§ **ASSIGNMENT**
Could the lines from the start of the data through the line with "ξυλείας με φυσική" be set down exactly, with no pictures among them?

§ **DATA TO PROCESS**
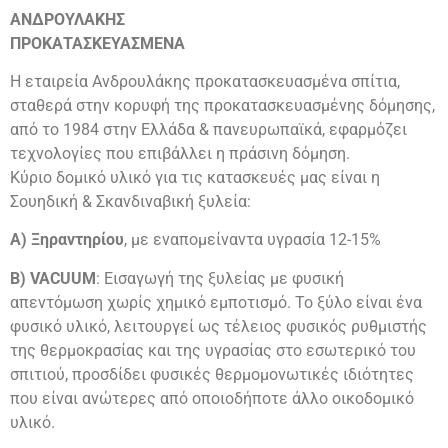
ΑΝΔΡΟΥΛΑΚΗΣ
ΠΡΟΚΑΤΑΣΚΕΥΑΣΜΕΝΑ
Η εταιρεία Ανδρουλάκης προκατασκευασμένα σπίτια,
σταθερά στην κορυφή της προκατασκευασμένης δόμησης,
από το 1984 στην Ελλάδα & πανευρωπαϊκά, εφαρμόζει
τεχνολογίες που επιβάλλει η πράσινη δόμηση.
Κύριο δομικό υλικό για τις κατασκευές μας είναι η
Σουηδική & Σκανδιναβική ξυλεία:
Α) Ξηραντηρίου
, με εναπομείναντα υγρασία 12-15%
Β) VACUUM
: Εισαγωγή της ξυλείας με φυσική
απεντόμωση χωρίς χημικό εμποτισμό. Το ξύλο είναι ένα
φυσικό υλικό, λειτουργεί ως τέλειος φυσικός ρυθμιστής
της θερμοκρασίας και της υγρασίας στο εσωτερικό του
σπιτιού, προσδίδει φυσικές θερμομονωτικές ιδιότητες
που είναι ανώτερες από οποιοδήποτε άλλο οικοδομικό
υλικό.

§ **EXERCISE ANSWER**
ΑΝΔΡΟΥΛΑΚΗΣ
ΠΡΟΚΑΤΑΣΚΕΥΑΣΜΕΝΑ
Η εταιρεία Ανδρουλάκης προκατασκευασμένα σπίτια,
σταθερά στην κορυφή της προκατασκευασμένης δόμησης,
από το 1984 στην Ελλάδα & πανευρωπαϊκά, εφαρμόζει
τεχνολογίες που επιβάλλει η πράσινη δόμηση.
Κύριο δομικό υλικό για τις κατασκευές μας είναι η
Σουηδική & Σκανδιναβική ξυλεία:
Α) Ξηραντηρίου
, με εναπομείναντα υγρασία 12-15%
Β) VACUUM
: Εισαγωγή της ξυλείας με φυσική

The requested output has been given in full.